Fig 1. atRA enhances the generation of TGF-β1/IL2-induced Treg cells from naive T cells.

Purified naive T cells (CD4⁺CD45RA⁺) were stimulated on day 0 with anti-CD3/CD28 coated beads in the presence of IL-2 (100U/mL), TGF-β1 (5ng/mL), and different concentrations of atRA. Cell phenotype was analyzed by flow cytometry on day 5. (A) Representative dot plots of one donor show the expression of CD45RA+ on the isolated naive CD4 T cells on day 0, and the expression of CD25 and FOXP3 by the generated cells under three different culture conditions on day 5. (B) Percentage of CD25+ cells. (C) CD25 nMFI of CD25+ cells. (D) Percentage of FOXP3+ cells. (E) FOXP3 nMFI of CD25+ cells. (F) Number of CD4+CD25+FOXP3+ Treg cells. (G) Percentage of CD4+CD25+FOXP3+ Treg cells. (H) CD25 nMFI expression of CD4+CD25+FOXP3+ Treg cells. (I) FOXP3 nMFI of CD4+CD25+FOXP3+ Treg cells.
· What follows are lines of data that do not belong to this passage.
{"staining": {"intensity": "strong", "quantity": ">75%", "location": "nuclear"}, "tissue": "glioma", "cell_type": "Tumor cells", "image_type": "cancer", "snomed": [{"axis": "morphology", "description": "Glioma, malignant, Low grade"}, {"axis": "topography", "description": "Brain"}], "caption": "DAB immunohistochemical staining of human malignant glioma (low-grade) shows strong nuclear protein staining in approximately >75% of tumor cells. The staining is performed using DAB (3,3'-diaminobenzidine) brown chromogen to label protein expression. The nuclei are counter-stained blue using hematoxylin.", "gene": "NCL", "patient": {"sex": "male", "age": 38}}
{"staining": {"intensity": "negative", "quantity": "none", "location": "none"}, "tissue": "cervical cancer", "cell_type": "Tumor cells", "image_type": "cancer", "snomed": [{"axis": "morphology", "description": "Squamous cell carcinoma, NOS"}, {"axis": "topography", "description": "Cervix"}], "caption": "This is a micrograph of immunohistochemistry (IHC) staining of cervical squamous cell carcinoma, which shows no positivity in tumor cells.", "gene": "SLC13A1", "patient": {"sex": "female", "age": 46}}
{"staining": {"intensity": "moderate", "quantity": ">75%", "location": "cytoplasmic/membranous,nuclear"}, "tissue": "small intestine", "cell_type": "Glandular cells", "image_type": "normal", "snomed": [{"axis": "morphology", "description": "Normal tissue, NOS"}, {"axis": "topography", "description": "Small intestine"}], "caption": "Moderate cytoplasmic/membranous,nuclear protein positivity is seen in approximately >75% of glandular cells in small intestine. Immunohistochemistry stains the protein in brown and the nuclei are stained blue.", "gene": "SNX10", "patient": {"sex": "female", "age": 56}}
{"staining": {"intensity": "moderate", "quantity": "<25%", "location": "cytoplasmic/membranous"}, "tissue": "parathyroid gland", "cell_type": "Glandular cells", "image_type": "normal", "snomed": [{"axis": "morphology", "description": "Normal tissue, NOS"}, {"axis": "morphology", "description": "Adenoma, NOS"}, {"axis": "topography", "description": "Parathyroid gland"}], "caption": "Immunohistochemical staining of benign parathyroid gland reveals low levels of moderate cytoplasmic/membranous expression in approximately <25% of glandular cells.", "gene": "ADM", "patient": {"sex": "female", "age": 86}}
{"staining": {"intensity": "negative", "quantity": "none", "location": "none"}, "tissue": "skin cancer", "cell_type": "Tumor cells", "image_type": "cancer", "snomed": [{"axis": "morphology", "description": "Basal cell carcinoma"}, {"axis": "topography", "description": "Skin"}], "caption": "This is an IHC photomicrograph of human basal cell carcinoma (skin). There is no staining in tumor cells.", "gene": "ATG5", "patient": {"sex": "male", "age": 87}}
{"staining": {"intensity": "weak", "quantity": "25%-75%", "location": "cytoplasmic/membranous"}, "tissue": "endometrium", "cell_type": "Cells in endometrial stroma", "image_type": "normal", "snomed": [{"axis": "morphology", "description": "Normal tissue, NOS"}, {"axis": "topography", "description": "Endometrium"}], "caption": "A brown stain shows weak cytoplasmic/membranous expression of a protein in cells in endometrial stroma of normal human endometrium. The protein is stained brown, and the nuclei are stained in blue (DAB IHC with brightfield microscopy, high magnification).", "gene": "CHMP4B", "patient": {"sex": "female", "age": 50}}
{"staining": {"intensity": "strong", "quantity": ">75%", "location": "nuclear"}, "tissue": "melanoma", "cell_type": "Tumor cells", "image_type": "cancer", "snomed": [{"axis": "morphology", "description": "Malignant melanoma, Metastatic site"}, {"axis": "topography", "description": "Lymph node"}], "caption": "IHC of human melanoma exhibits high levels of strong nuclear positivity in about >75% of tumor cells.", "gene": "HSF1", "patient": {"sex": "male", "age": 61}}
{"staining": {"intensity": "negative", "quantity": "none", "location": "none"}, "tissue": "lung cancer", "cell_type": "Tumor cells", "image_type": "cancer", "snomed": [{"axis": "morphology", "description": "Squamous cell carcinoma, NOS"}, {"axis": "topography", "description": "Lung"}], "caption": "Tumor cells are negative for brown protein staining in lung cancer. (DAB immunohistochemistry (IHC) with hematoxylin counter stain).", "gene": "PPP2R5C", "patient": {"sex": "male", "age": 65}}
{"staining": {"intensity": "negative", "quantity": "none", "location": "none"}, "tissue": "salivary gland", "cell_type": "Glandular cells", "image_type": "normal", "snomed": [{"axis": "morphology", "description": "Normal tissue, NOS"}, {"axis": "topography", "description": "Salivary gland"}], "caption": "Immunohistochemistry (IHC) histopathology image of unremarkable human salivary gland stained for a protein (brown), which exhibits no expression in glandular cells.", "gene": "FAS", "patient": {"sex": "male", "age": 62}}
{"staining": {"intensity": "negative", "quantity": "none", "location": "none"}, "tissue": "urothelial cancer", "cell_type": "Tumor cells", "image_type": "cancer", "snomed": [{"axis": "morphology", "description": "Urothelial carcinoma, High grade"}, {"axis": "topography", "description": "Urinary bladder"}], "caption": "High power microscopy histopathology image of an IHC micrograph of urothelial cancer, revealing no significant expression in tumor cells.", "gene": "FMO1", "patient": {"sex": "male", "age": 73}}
Cells were cultured for 5 days in presence of IL-2 (100U/mL), TGF-β1 (5ng/mL) and different concentrations of atRA as shown. Statistical significance was determined by two-tailed paired t tests. *p < 0.05; **p < 0.01; ***p < 0.001; ****p < 0.0001 for n = 7–8 donors in independent experiments. Gating strategy and representative dot plots are shown in S1 Fig.